В книге рассказывается история главного героя, который сталкивается с различными проблемами и препятствиями на протяжении всего своего путешествия. По пути он встречает множество второстепенных персонажей, которые играют важные роли в истории. Благодаря опыту главного героя книга исследует такие темы, как любовь, потеря, надежда и стойкость. По мере того, как главный герой преодолевает свои трудности, он усваивает ценные уроки жизни и растет как личность.
В трилогию «Лица святых от Иисуса к нам» русского писателя и философа Д.С.Мережковского (1865–1941) вошли книги «Павел.
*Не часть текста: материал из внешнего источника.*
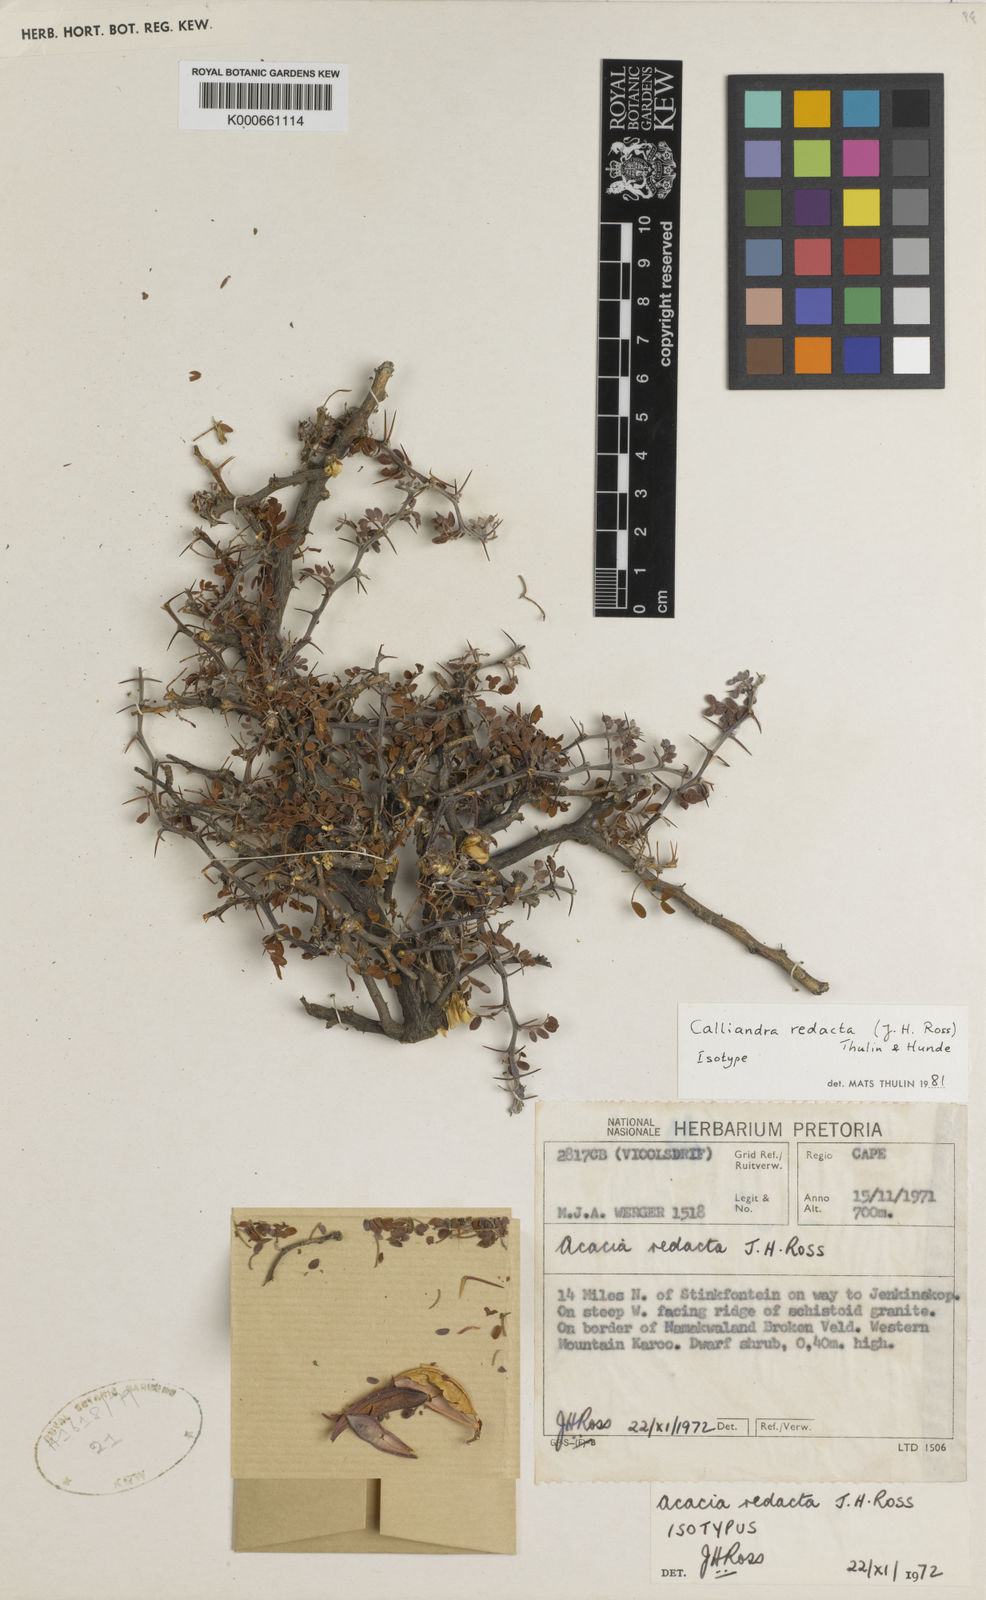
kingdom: Plantae
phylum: Tracheophyta
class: Magnoliopsida
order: Fabales
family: Fabaceae
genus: Calliandra
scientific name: Calliandra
Августин» (1936), «Франциск Ассизский» (1938) и «Жанна д'Арк» (1938), которые фактически являются продолжением его «Иисуса Неизвестного». В новой трилогии автор снова обратился к своей главной теме, соединив в одном религиозно-философском произведении многовековую мистерию христианства и современность.
В трилогию «Лица святых от Иисуса к нам» русского писателя и философа Д.С.Мережковского (1865–1941) вошли книги «Павел. Августин» (1936), «Франциск Ассизский» (1938) и «Жанна д'Арк» (1938), которые фактически являются продолжением его «Иисуса Неизвестного». В новой трилогии автор снова обратился к своей главной теме, соединив в одном религиозно-философском произведении многовековую мистерию христианства и современность.